------ Text segment ------

Perangkat Mengajar (Silabus-RPP)

Attacks on Bilingual Education

Even though bilingual education has provided a positive and supportive environment for the academic and social growth of many language-minority students, politically motivated opposition to bilingual education has prevailed in most states. Conservative forces mobilized throughout the nation in the 1980s and 1990s to attack taxes, schools, and bilingual education. Since the 1990s, these same groups have frequently attacked multicultural education as divisive to national unity. Some English speakers are offended that immigrant children are taught in their native tongue for part of the day. Political leaders argue that bilingualism handicaps children.

For example, Porter (1998) argues, “Bilingual education is a classic example of an experiment that was begun with the best of humanitarian intentions, but has turned out to be terribly wrongheaded... . The accumulated research of the past thirty years reveals almost no justification for teaching children in their native languages to help them learn either English or other subjects (pp. 28–29).

As in the debates on affirmative action, conservatives have created the deception that minorities are gaining an advantage, that bilingual education is discrimination against European Americans (Guinier, 2002; Krashen, 2002b). The attacks on bilingualism continue, with voters in several states voting for anti–bilingual education measures.

After a volatile political campaign, California’s electorate (then 69 percent European) responded to crises in the state’s educational system by adopting Proposition 227, the so-called English for the Children initiative, drafted by English only advocate Ron Unz. Latinos made up 29.4 percent of the state’s population and more than 36 percent of its school-age children but only 12 percent of its voters.

The resulting new law dramatically altered the way in which English is taught in California schools. Proposition 227 effectively abolished bilingual education for immigrant children (whose parents are often not citizens and cannot vote) by making the use of other languages for instruction illegal except under special circumstances. It mandated intensive 10-month “sheltered English immersion” programs as the instructional strategy, except in very limited circumstances where a waiver of the bilingual education ban might be granted. As a result, in 2000 less than 10 percent of the English language learners in California were receiving bilingual education (Gandara et al., 2004). Since 1998, similar initiatives have passed in Arizona and Massachusetts but have been defeated in Colorado.

The public debate on bilingual education often deals with a false dichotomy, that of choosing either English or the home language. All immigrant parents want their children to learn English. Both languages are valuable. Bilingual advocates argue that the nation gains from the language resources of its immigrant communities, while antibilingual advocates stress the need for national cohesion through one language.

------ Provided data ------

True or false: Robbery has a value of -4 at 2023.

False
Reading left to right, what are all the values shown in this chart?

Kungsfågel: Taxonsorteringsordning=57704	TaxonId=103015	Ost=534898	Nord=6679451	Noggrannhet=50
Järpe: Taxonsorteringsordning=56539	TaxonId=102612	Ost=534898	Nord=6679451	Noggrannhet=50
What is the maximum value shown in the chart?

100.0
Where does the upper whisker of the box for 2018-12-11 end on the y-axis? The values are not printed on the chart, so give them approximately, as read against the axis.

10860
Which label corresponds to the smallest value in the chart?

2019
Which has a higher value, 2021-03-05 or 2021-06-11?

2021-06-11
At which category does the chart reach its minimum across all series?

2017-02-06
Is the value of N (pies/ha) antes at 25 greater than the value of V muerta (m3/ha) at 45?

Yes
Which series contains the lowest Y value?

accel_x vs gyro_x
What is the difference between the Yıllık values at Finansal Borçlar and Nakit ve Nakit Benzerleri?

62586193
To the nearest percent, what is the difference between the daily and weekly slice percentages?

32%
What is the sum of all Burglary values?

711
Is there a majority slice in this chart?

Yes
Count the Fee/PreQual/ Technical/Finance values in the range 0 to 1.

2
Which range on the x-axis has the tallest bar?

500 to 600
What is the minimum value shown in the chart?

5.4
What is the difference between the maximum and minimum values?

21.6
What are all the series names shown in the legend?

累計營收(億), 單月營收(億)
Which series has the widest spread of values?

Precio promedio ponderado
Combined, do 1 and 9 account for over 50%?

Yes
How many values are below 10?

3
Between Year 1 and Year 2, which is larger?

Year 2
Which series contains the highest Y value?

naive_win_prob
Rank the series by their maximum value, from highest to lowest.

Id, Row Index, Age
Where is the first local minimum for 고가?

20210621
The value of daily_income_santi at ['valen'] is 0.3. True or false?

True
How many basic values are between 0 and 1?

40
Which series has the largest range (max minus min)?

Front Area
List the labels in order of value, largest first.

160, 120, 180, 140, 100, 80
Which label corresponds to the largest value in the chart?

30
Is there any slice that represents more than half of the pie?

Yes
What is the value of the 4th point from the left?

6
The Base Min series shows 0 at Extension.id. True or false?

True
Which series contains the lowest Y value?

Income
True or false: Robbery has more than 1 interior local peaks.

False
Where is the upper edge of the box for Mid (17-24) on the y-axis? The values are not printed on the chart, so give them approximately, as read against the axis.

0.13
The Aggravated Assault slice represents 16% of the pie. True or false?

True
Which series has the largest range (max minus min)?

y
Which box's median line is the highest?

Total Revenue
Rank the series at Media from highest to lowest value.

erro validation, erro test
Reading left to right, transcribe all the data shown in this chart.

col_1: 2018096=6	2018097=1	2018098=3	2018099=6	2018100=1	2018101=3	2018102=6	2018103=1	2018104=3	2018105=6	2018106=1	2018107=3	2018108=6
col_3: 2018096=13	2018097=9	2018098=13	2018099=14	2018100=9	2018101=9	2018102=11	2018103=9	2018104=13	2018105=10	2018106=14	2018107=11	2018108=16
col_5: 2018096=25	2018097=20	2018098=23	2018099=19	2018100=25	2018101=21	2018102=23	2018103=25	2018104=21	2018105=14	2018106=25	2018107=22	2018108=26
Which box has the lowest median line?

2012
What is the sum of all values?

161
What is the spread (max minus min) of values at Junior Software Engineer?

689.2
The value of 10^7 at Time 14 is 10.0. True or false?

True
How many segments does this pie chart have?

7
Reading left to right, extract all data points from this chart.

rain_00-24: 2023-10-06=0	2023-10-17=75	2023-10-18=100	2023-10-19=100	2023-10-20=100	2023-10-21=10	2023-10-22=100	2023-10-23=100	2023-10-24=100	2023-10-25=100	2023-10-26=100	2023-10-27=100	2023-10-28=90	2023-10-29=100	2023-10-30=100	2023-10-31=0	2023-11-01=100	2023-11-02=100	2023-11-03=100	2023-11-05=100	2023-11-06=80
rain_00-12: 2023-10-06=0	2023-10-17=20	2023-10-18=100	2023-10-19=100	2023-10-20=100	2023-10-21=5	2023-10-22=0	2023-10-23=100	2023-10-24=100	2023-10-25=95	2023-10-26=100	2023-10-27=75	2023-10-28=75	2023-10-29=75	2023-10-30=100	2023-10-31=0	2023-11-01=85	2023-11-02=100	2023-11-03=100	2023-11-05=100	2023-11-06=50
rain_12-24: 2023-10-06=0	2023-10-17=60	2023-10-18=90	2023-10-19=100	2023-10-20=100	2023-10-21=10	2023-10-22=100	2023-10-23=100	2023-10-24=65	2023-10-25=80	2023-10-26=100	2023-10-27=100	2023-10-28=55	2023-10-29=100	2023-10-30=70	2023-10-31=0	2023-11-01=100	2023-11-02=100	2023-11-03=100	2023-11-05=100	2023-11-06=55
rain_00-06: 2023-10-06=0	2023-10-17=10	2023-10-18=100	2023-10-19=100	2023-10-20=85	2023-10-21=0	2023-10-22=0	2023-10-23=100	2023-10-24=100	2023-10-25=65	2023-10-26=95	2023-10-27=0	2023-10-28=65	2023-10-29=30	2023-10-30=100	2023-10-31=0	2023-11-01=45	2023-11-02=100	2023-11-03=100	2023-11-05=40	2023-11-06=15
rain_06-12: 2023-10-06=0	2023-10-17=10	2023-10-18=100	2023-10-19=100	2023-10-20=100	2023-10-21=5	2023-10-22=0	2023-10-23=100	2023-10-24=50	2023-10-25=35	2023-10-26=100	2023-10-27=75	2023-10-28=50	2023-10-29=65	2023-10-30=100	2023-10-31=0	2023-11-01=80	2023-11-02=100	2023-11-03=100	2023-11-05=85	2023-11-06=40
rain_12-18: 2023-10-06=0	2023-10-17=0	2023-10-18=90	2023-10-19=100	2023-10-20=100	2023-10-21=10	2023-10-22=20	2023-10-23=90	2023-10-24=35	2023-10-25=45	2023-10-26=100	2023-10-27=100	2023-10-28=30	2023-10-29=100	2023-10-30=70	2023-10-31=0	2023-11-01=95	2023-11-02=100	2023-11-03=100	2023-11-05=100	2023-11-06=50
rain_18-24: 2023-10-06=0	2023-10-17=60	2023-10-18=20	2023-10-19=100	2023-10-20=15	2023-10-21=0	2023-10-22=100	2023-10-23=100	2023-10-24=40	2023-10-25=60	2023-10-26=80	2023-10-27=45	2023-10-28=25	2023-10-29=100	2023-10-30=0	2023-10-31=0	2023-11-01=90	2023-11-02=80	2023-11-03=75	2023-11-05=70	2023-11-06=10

------

• **What you have to do**
In the text on attacks on bilingual education, what instructional strategy did Proposition 227 mandate?

• **Output below**
Intensive 10-month "sheltered English immersion" programs.